- INSTRUCTIONS TO FOLLOW -
Whenever a line in the records below holds the string "down", include it in the count, and state the number alone.

START EXERCISE DATA

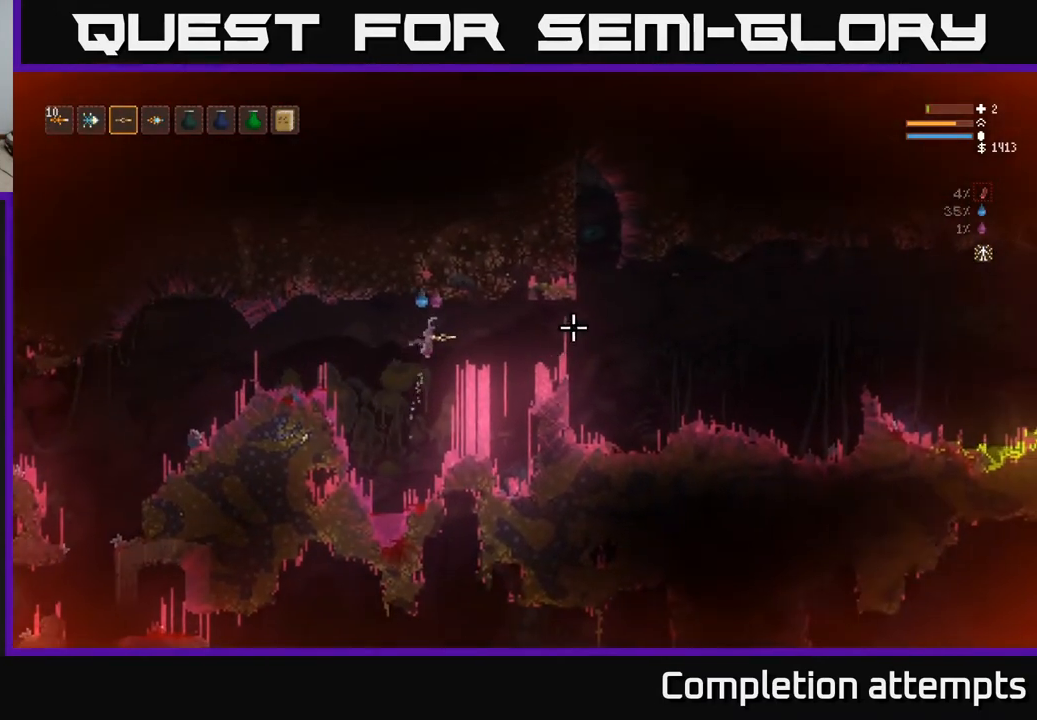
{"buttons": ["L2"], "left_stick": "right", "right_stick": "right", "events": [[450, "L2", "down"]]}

END EXERCISE DATA
START EXERCISE DATA

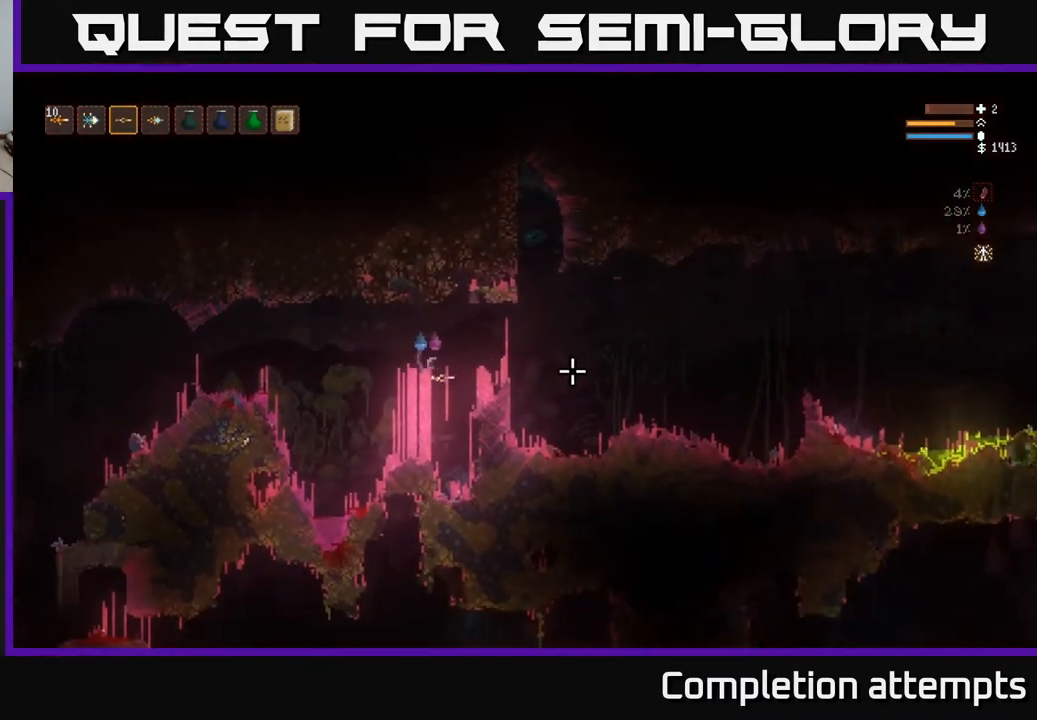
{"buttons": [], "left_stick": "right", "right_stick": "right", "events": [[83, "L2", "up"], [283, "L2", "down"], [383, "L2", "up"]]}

END EXERCISE DATA
START EXERCISE DATA

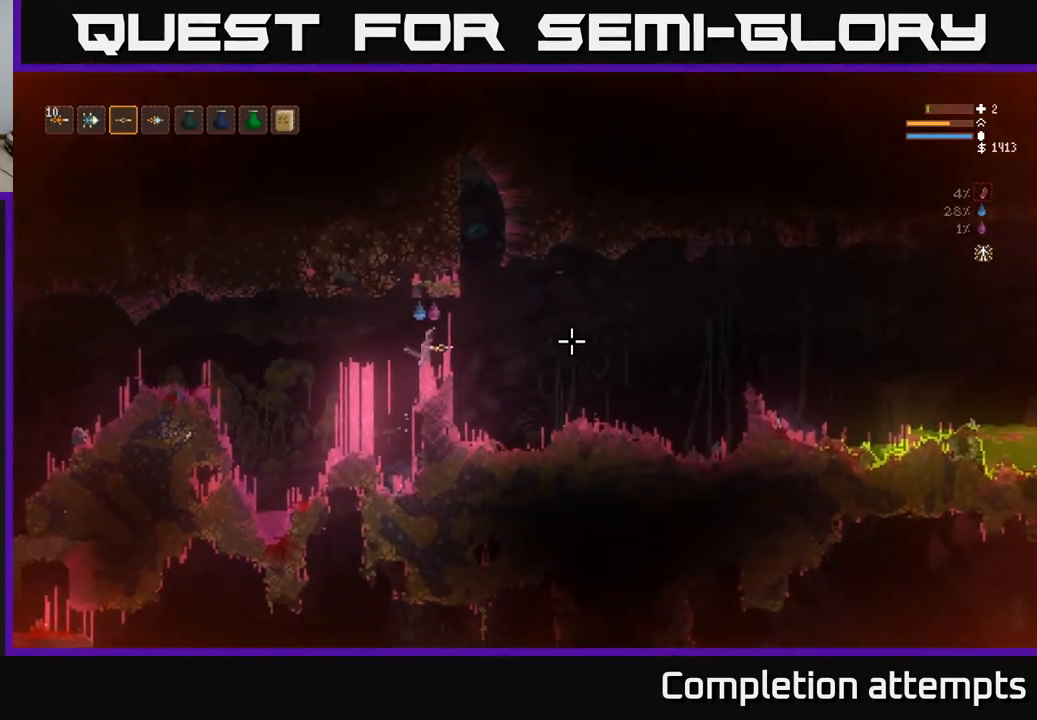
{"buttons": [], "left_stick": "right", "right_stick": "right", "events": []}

END EXERCISE DATA

- TASK RESULT -
2